§ INSTRUCTIONS TO FOLLOW
Rewrite everything from the start of the rows down to the line containing "773 265 2 2 - 0.28", swapping "flux" for "brightness" and leaving all else unchanged.

[Recorded data]
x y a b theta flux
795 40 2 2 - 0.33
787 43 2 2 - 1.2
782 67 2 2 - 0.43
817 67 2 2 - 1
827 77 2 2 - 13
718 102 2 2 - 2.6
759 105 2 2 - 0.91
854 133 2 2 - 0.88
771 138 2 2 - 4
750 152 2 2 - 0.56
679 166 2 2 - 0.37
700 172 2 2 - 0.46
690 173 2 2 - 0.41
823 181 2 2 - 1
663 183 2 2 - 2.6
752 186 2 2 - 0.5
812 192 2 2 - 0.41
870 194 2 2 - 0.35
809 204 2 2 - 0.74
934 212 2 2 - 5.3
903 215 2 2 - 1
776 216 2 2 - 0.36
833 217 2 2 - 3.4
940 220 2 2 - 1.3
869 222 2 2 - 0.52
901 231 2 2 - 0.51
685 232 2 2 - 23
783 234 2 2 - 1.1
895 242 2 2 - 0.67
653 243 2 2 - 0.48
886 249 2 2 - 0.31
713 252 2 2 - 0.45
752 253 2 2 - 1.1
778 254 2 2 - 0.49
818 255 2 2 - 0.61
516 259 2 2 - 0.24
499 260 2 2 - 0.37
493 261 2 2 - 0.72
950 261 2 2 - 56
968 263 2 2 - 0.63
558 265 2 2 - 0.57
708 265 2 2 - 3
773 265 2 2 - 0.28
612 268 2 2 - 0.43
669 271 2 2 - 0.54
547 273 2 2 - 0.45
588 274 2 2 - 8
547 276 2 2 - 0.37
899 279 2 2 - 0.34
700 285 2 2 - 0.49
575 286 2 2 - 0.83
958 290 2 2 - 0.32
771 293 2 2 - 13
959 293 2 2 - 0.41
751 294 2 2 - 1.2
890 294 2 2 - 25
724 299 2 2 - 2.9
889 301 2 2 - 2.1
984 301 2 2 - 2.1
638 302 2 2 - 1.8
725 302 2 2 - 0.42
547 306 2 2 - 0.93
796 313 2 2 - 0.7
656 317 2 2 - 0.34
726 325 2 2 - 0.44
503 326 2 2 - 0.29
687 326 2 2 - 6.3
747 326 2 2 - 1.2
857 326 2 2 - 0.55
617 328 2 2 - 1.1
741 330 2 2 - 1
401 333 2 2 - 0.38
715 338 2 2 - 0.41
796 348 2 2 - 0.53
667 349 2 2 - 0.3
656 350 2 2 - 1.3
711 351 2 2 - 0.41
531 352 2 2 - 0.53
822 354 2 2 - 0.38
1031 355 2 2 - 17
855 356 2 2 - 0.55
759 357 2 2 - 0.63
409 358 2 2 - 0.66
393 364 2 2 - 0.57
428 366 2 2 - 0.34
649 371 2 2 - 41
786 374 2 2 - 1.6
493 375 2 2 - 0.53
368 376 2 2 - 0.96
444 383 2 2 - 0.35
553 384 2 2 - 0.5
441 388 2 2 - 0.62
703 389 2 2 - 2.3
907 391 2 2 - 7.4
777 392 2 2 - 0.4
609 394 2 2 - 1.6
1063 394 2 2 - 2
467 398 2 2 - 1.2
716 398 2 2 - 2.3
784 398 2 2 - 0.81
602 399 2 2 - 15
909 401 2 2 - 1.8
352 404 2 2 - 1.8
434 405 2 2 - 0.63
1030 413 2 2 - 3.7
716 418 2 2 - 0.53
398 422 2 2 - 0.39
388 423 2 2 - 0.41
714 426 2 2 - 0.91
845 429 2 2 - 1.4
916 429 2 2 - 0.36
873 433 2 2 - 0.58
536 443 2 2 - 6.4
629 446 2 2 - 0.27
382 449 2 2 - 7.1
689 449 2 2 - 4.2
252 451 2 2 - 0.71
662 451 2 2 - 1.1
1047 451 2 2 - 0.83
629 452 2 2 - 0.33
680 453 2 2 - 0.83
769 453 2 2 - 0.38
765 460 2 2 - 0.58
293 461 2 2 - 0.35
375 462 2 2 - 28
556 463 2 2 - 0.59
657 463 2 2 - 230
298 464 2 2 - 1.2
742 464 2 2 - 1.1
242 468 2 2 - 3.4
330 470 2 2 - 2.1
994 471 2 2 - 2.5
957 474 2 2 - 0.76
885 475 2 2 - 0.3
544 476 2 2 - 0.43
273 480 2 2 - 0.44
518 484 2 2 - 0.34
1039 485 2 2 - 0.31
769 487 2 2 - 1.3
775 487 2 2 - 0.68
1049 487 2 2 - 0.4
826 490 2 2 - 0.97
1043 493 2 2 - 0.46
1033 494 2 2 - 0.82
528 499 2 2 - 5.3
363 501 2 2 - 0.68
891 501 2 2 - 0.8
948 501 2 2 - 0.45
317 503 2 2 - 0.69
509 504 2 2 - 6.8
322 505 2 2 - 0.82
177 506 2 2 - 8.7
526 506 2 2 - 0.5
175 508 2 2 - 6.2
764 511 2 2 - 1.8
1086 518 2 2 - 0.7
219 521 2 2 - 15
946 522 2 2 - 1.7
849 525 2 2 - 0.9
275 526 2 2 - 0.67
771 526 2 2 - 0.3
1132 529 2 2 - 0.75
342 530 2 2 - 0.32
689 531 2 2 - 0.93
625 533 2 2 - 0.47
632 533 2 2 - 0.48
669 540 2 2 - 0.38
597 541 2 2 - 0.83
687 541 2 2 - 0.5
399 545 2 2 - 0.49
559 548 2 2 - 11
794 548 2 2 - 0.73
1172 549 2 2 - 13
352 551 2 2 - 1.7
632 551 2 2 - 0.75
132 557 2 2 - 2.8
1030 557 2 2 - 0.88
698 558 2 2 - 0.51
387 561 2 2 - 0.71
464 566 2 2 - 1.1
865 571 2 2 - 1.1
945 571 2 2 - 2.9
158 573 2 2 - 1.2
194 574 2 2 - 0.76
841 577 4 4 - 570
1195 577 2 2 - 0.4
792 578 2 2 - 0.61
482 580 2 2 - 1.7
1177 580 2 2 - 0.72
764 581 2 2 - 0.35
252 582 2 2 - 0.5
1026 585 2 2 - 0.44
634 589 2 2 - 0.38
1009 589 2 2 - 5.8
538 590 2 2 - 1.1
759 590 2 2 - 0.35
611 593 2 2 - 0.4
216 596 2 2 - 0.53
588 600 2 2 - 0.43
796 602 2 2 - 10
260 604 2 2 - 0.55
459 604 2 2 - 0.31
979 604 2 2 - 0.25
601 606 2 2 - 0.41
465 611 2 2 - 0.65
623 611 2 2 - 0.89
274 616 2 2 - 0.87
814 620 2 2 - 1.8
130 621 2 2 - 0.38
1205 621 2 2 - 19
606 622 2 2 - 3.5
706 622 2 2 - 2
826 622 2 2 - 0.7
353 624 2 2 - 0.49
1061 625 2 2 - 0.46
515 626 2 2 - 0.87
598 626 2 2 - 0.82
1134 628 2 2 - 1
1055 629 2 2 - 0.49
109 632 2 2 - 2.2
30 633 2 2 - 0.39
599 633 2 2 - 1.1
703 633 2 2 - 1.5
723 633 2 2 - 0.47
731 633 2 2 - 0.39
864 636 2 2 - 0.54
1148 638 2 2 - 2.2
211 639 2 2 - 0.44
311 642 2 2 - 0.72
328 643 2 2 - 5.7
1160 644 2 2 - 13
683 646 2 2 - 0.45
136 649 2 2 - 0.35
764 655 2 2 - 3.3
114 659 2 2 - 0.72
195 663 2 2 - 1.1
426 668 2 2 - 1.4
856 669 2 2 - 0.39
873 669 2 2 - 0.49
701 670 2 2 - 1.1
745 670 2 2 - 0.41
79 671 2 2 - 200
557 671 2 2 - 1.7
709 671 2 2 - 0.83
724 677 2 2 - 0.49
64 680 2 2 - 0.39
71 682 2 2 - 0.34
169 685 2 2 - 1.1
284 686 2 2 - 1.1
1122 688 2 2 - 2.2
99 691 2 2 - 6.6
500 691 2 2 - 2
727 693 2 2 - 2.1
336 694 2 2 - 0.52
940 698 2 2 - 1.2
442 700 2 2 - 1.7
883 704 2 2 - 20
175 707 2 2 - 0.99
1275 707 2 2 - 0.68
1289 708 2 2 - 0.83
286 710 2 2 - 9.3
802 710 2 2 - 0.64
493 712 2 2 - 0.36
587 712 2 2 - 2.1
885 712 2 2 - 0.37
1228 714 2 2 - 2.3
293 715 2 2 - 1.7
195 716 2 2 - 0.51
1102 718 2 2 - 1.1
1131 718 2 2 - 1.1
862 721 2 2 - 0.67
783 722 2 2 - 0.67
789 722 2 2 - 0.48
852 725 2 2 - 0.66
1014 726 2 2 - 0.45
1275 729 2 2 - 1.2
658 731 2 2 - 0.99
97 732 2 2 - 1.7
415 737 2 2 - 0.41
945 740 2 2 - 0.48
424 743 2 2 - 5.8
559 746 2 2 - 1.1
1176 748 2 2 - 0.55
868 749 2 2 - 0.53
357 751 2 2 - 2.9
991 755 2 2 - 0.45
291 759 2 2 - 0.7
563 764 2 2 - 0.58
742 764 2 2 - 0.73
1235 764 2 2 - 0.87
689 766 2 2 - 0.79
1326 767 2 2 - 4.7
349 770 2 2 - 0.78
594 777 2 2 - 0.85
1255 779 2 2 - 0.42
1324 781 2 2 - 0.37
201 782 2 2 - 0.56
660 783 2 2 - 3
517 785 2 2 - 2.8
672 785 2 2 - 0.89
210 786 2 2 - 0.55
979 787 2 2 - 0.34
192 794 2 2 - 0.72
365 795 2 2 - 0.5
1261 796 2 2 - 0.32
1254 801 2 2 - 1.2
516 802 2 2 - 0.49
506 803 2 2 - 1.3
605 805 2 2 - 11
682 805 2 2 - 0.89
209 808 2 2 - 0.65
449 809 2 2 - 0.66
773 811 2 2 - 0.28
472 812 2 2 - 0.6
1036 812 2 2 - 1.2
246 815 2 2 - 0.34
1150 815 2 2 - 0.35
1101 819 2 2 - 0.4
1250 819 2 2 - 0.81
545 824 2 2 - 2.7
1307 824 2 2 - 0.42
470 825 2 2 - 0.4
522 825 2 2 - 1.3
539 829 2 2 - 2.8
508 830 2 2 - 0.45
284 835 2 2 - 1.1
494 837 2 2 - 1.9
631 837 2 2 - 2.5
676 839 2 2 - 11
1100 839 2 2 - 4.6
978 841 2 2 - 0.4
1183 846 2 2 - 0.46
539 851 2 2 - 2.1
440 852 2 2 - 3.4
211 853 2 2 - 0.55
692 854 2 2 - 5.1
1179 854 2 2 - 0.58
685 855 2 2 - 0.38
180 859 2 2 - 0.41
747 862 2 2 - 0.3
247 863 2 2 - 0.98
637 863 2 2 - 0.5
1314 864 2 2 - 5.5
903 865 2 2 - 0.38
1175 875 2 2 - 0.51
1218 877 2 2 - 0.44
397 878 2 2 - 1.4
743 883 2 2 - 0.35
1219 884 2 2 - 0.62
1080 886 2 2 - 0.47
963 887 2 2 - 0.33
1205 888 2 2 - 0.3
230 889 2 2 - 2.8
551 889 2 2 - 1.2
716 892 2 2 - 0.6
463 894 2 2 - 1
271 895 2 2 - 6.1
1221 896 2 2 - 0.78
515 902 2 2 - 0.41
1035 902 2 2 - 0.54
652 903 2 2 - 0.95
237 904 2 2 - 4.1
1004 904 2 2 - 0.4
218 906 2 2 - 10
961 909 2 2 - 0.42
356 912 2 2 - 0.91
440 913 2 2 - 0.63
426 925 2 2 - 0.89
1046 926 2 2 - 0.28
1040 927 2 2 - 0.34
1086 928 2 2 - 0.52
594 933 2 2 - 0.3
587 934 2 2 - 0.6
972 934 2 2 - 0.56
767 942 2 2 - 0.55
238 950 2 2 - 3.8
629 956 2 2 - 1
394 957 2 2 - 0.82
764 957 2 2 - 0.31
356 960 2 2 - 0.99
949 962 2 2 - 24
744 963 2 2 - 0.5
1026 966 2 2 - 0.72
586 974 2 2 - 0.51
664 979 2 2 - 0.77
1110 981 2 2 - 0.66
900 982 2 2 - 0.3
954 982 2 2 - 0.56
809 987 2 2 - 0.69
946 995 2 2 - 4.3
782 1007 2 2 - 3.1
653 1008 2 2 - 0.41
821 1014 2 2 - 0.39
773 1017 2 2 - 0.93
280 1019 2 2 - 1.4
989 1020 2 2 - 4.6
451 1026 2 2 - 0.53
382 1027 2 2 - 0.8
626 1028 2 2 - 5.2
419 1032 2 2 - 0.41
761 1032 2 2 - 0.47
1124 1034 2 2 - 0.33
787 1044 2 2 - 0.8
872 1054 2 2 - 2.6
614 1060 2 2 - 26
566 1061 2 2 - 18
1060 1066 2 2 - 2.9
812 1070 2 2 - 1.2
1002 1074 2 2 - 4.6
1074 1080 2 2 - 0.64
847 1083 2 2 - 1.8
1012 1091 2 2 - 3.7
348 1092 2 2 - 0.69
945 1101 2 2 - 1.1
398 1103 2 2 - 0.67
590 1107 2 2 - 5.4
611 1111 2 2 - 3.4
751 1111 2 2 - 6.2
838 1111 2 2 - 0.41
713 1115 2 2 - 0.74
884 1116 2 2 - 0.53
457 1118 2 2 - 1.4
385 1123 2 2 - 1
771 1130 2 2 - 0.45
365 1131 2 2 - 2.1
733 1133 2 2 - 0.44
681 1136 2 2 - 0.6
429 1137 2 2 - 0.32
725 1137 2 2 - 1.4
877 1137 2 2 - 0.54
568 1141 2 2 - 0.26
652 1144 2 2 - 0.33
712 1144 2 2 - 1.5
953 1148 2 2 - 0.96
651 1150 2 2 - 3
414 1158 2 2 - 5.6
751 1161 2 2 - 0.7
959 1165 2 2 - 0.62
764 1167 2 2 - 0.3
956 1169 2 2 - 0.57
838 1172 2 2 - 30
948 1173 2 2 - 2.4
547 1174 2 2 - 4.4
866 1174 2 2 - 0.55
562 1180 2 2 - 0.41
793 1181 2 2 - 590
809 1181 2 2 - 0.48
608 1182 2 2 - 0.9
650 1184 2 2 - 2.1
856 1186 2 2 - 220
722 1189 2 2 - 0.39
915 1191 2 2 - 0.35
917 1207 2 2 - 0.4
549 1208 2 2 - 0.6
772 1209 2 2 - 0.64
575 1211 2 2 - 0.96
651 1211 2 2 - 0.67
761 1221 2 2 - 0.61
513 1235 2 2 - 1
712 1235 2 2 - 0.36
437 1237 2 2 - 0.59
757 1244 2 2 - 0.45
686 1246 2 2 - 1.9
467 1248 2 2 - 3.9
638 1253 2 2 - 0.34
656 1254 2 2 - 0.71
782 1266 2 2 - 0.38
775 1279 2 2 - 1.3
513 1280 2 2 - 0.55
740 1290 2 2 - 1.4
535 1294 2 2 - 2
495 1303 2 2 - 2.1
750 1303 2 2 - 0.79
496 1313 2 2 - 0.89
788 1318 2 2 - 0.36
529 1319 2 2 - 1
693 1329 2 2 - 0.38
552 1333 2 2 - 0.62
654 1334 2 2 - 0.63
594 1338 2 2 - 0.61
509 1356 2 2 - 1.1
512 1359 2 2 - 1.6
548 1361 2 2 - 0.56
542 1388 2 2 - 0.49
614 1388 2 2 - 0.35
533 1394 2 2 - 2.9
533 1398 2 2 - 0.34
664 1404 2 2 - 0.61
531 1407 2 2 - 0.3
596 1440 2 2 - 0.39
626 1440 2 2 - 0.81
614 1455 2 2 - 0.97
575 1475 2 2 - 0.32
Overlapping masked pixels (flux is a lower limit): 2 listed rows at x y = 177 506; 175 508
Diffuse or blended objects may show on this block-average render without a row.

§ EXERCISE RESPONSE
x y a b theta brightness
795 40 2 2 - 0.33
787 43 2 2 - 1.2
782 67 2 2 - 0.43
817 67 2 2 - 1
827 77 2 2 - 13
718 102 2 2 - 2.6
759 105 2 2 - 0.91
854 133 2 2 - 0.88
771 138 2 2 - 4
750 152 2 2 - 0.56
679 166 2 2 - 0.37
700 172 2 2 - 0.46
690 173 2 2 - 0.41
823 181 2 2 - 1
663 183 2 2 - 2.6
752 186 2 2 - 0.5
812 192 2 2 - 0.41
870 194 2 2 - 0.35
809 204 2 2 - 0.74
934 212 2 2 - 5.3
903 215 2 2 - 1
776 216 2 2 - 0.36
833 217 2 2 - 3.4
940 220 2 2 - 1.3
869 222 2 2 - 0.52
901 231 2 2 - 0.51
685 232 2 2 - 23
783 234 2 2 - 1.1
895 242 2 2 - 0.67
653 243 2 2 - 0.48
886 249 2 2 - 0.31
713 252 2 2 - 0.45
752 253 2 2 - 1.1
778 254 2 2 - 0.49
818 255 2 2 - 0.61
516 259 2 2 - 0.24
499 260 2 2 - 0.37
493 261 2 2 - 0.72
950 261 2 2 - 56
968 263 2 2 - 0.63
558 265 2 2 - 0.57
708 265 2 2 - 3
773 265 2 2 - 0.28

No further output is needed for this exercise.